ACUS: Retrospective Review of Agency Rules — Request for Proposal
From: Administrative Conference of the United States
The Administrative Conference is seeking a consultant to undertake a research project that will study the procedures by which agencies engage in retrospective review of existing regulations and develop recommendations for enhancing or building upon the existing regime. Proposals are due by 6:00 p.m. Eastern Time on February 5, 2014.
Periodic review of existing federal regulations is essential to a well-functioning regulatory system. Such reviews, among other things, are an essential tool for ensuring that existing regulations meet regulatory objectives without imposing undue burdens, that they have not been rendered obsolete by changing technology or market conditions, and that they do not require modification to address newly-identified regulatory gaps. Federal agencies conduct such reviews for a range of reasons and purposes. Retrospective reviews may be required by generally applicable or agency- or program-specific statutory provisions. Federal agencies also initiate review of existing regulations to, among other things comply with internal review policies, address changing technology or market conditions, or respond to public petitions.
Overlaid on top of these statutory requirements and agency practices are presidential review directives.
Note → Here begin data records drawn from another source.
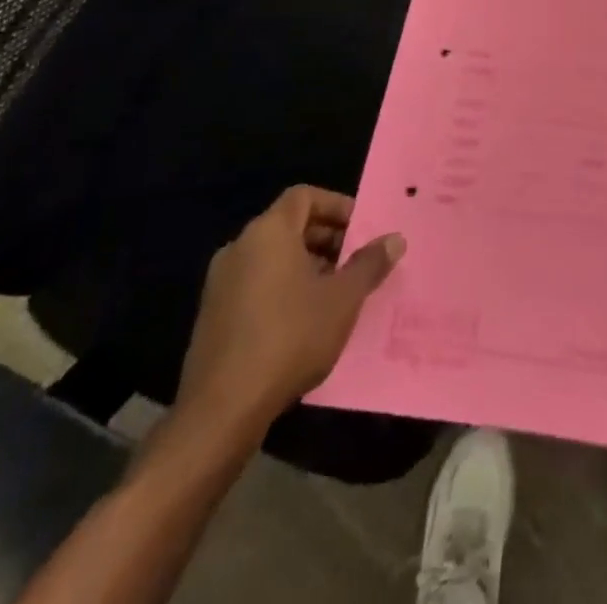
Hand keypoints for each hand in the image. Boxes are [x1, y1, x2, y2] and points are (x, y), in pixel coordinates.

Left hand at [174, 187, 404, 439]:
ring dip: (307, 266)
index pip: (304, 196)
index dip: (336, 206)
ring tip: (336, 293)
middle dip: (327, 238)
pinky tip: (304, 322)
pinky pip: (255, 285)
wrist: (220, 411)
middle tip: (356, 261)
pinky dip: (282, 289)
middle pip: (289, 225)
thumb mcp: (343, 299)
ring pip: (272, 258)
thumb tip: (395, 239)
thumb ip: (370, 263)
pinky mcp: (212, 317)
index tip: (361, 229)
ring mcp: (220, 284)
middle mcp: (239, 248)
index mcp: (268, 233)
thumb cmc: (289, 338)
Indeed, in recognition of the central importance of regulatory review, every presidential administration over the past three decades has directed federal agencies —through executive orders (EO) or other presidential initiatives—to engage in retrospective review. For instance, President Reagan convened a task force on regulatory relief whose mandate included making changes to existing regulations. Similarly, in EO 12,866, President Clinton required federal agencies to formulate a program to “periodically review” existing regulations.